The reduced charge–discharge capacity of the 3 hrs ball milled sample seemed to be caused by the presence of the strong anatase peaks identified with Raman spectra in Figure 2. Similar to our results, TiO2 anode materials with anatase or rutile phase were reported to have a relatively low charging capacity of about 150 – 200 mAh/g [13, 14]. It is also well known that charge–discharge capacity is much affected by the particle size of the electrode materials; smaller particles show better performance [15, 16]. On the other hand, TiO2(B) sample ball milled for 1 hr was measured to have a high charging capacity of 250 mAh/g and discharging capacity of 232 mAh/g, and irreversibility of 7%. Based on the results with 1 hr and 3 hrs ball milled samples, the performance was found to be affected positively by the smaller scale of particles, but negatively by the presence of anatase phase; the presence of anatase phase with a strong intensity in the 3 hrs ball milled sample even with smallest particles deteriorated the performance.

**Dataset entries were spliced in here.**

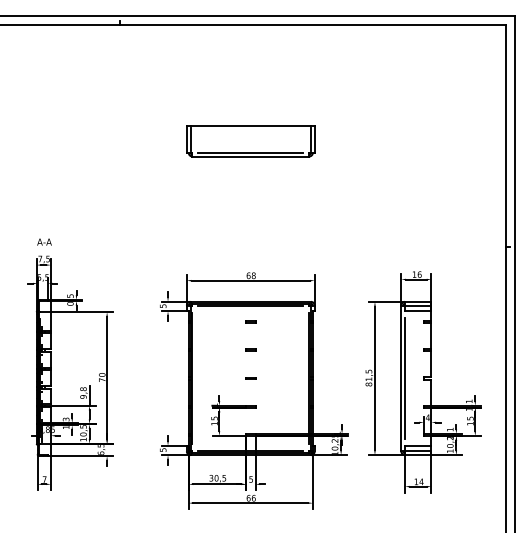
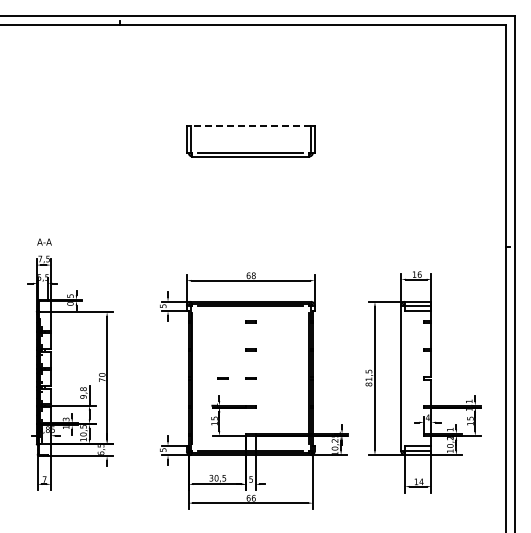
line at (250, 126): solid -> dashed
line at (222, 378): none -> present
line at (405, 378): present -> none
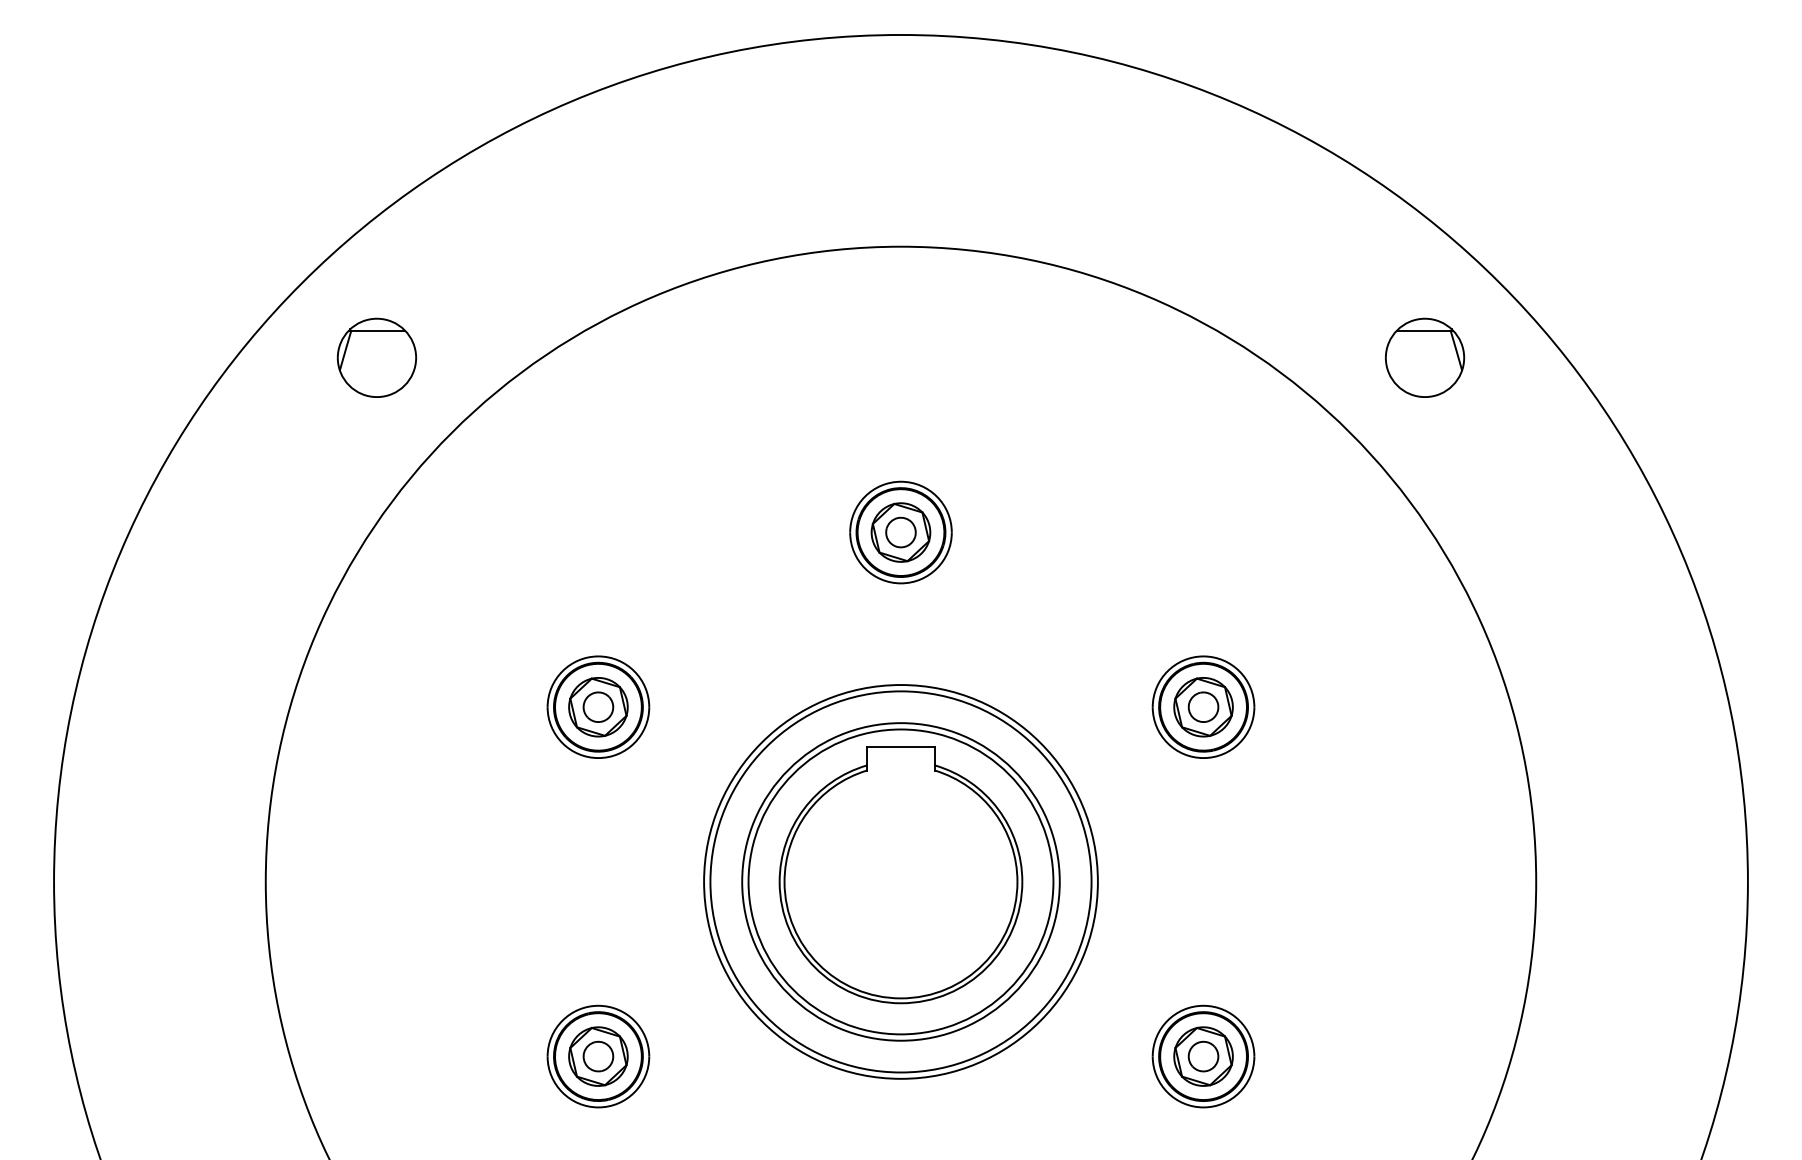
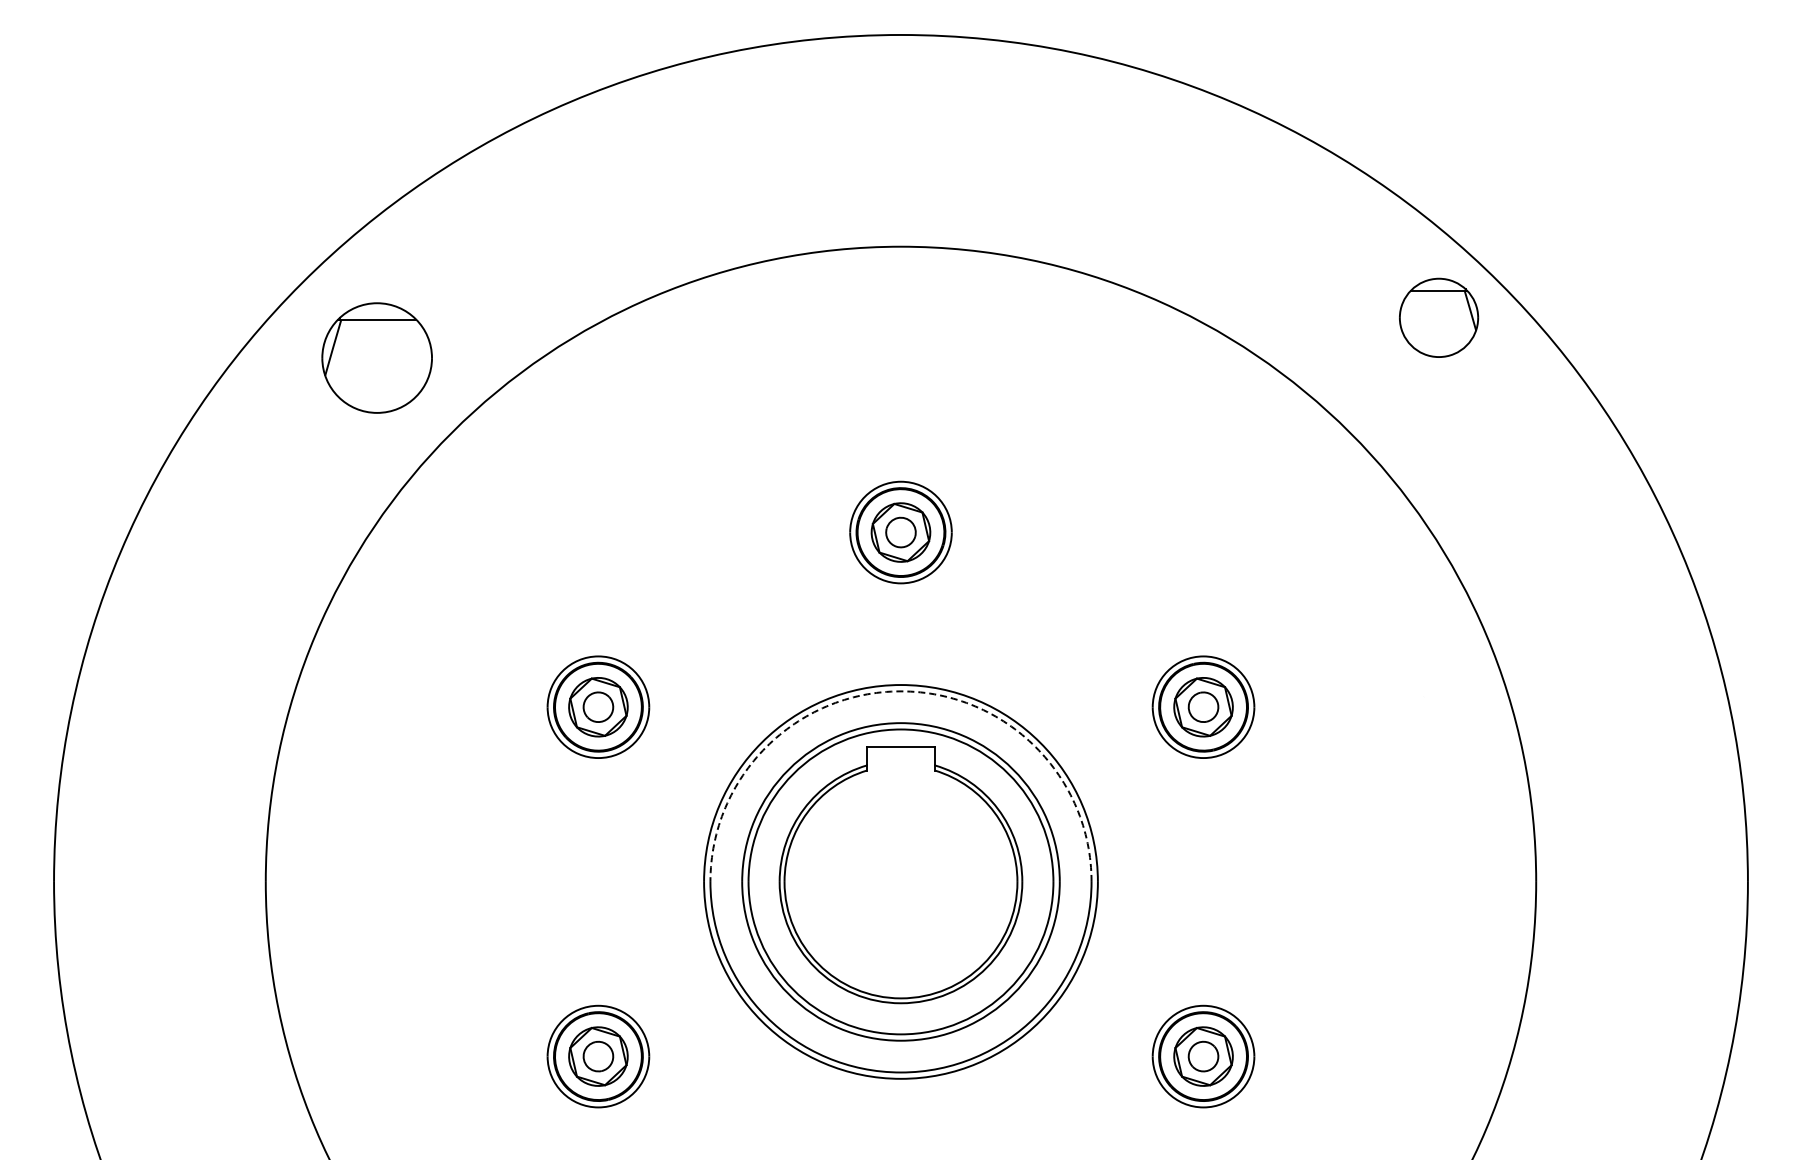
part at (376, 357) size: 81x81 px -> 112x112 px
part at (1425, 357) position: (1425, 357) -> (1439, 317)
arc at (900, 691): solid -> dashed
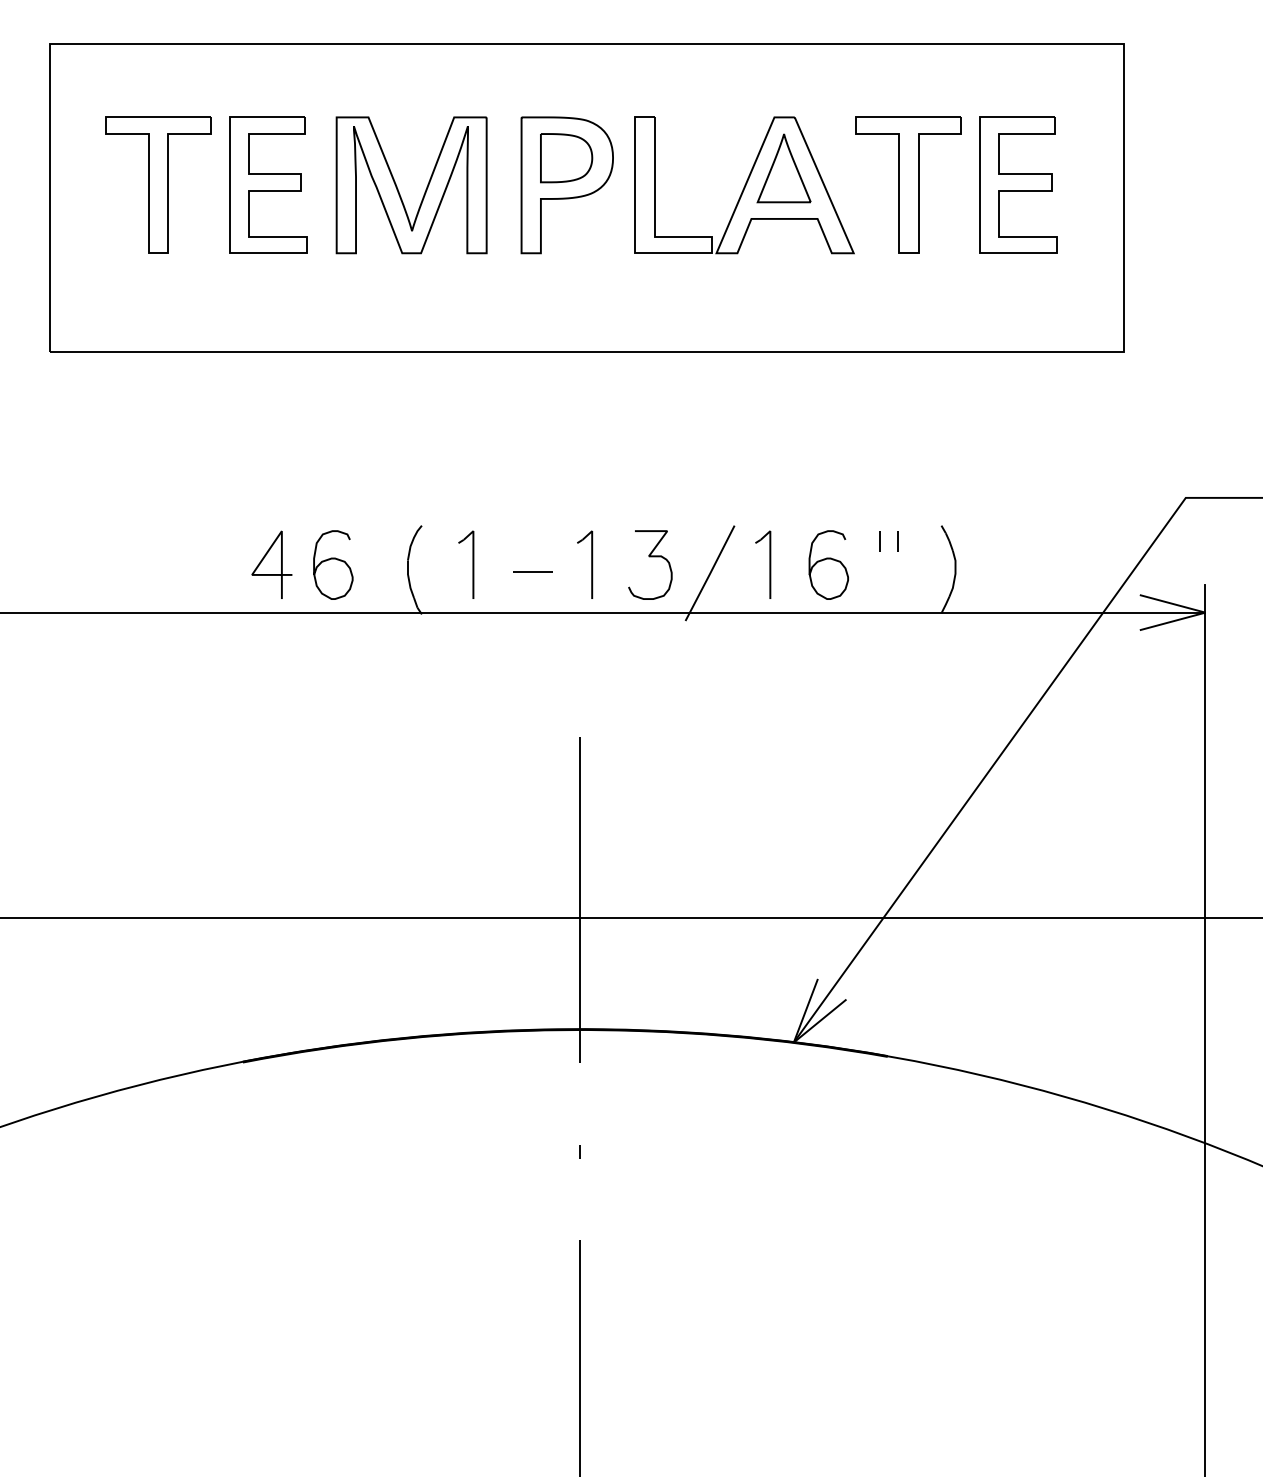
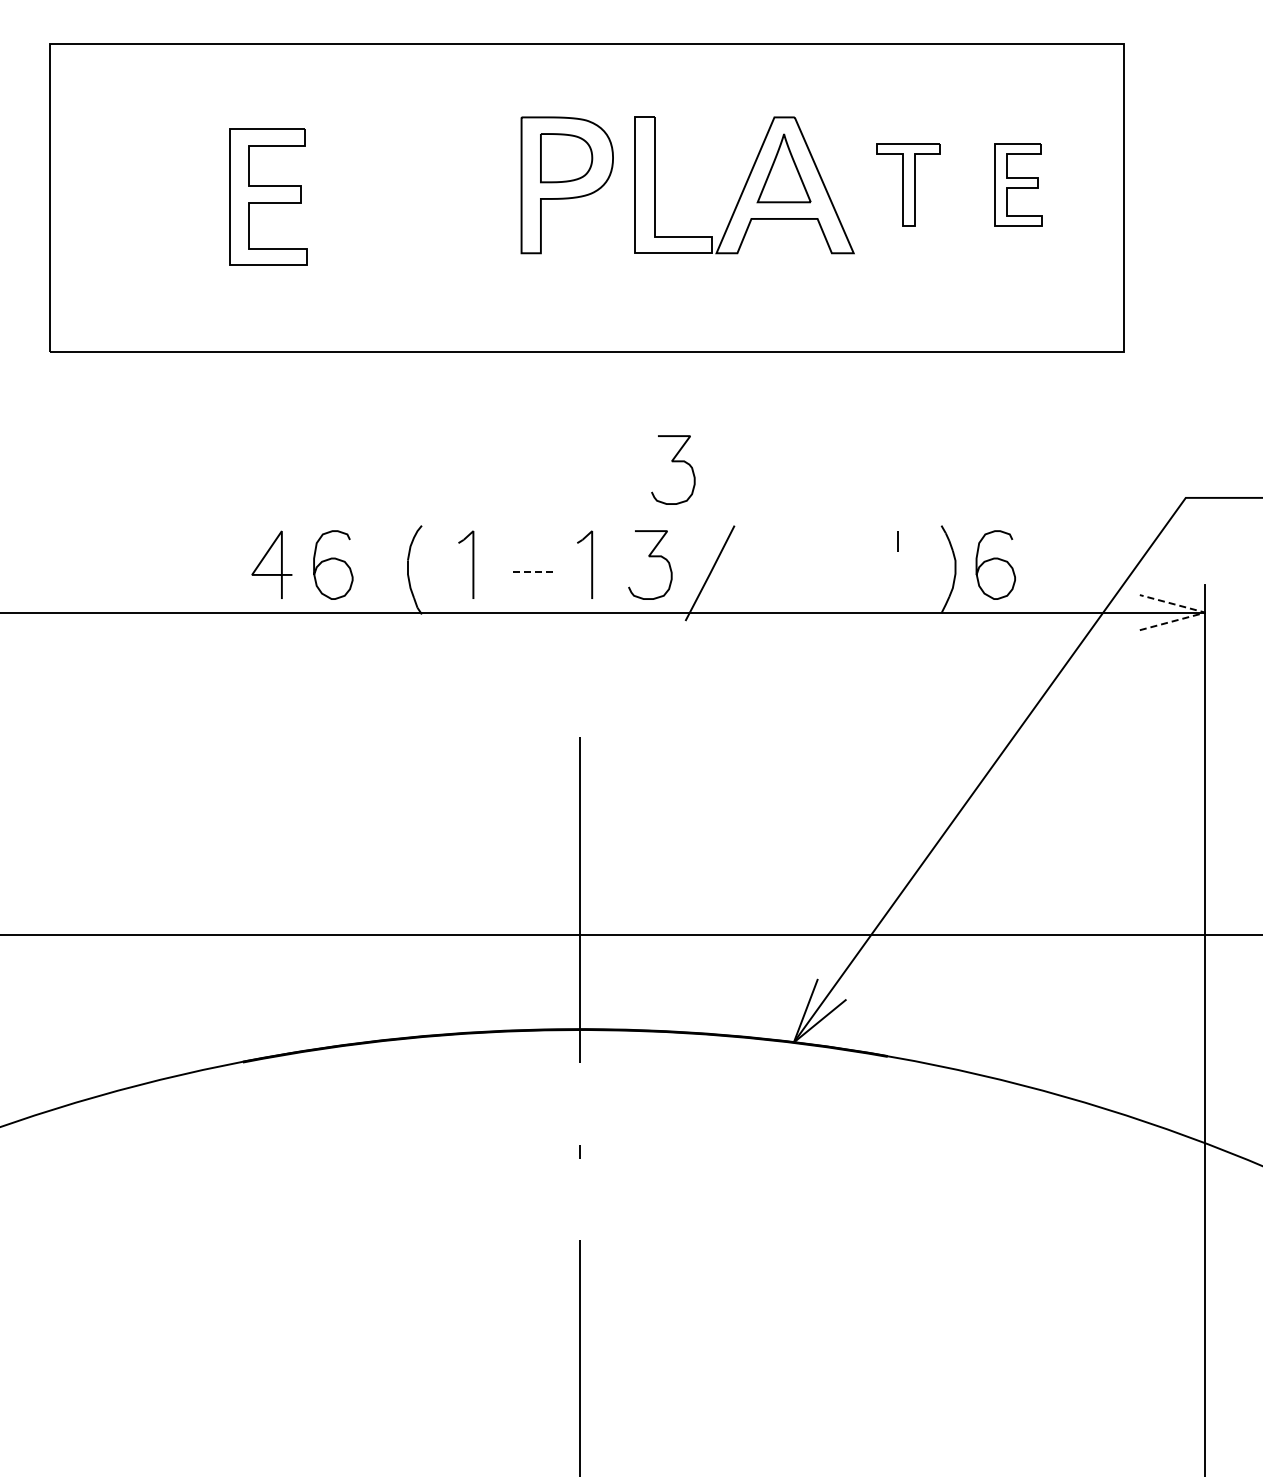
part at (158, 184): present -> none
part at (268, 184) position: (268, 184) -> (268, 196)
part at (908, 184) size: 107x138 px -> 65x84 px
part at (1018, 184) size: 79x138 px -> 49x84 px
part at (398, 188): present -> none
curve at (673, 462): none -> present
line at (879, 541): present -> none
curve at (828, 559) position: (828, 559) -> (995, 559)
part at (763, 564): present -> none
line at (533, 571): solid -> dashed
line at (1205, 612): solid -> dashed
line at (630, 917) position: (630, 917) -> (630, 934)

Cyclic stability of charge–discharge capacity and capacity variation as a function of C-rate was compared among the samples in Figure 5. As can be seen in Figure 5(a), TiO2(B) sample ball milled 1 hr showed a high degree of cyclic stability. About 98% of the initial discharge capacity was maintained even after 50 cycles; initial capacity of 232 mAh/g was reduced only to 227 mAh/g. On the other hand, as-synthesized sample and 3 hrs ball milled sample showed a gradual decrease of the capacity with the cycle suggesting smaller particle size without anatase phase in TiO2(B) was an optimum condition for the high electrochemical performance. Discharging capacity was gradually decreased with the C-rate regardless of the sample types as compared in graph Figure 5(b). But the gaps in the initial capacity among the samples were observed to be kept during the whole measurements in the C-rate range of 0.2 – 10 C.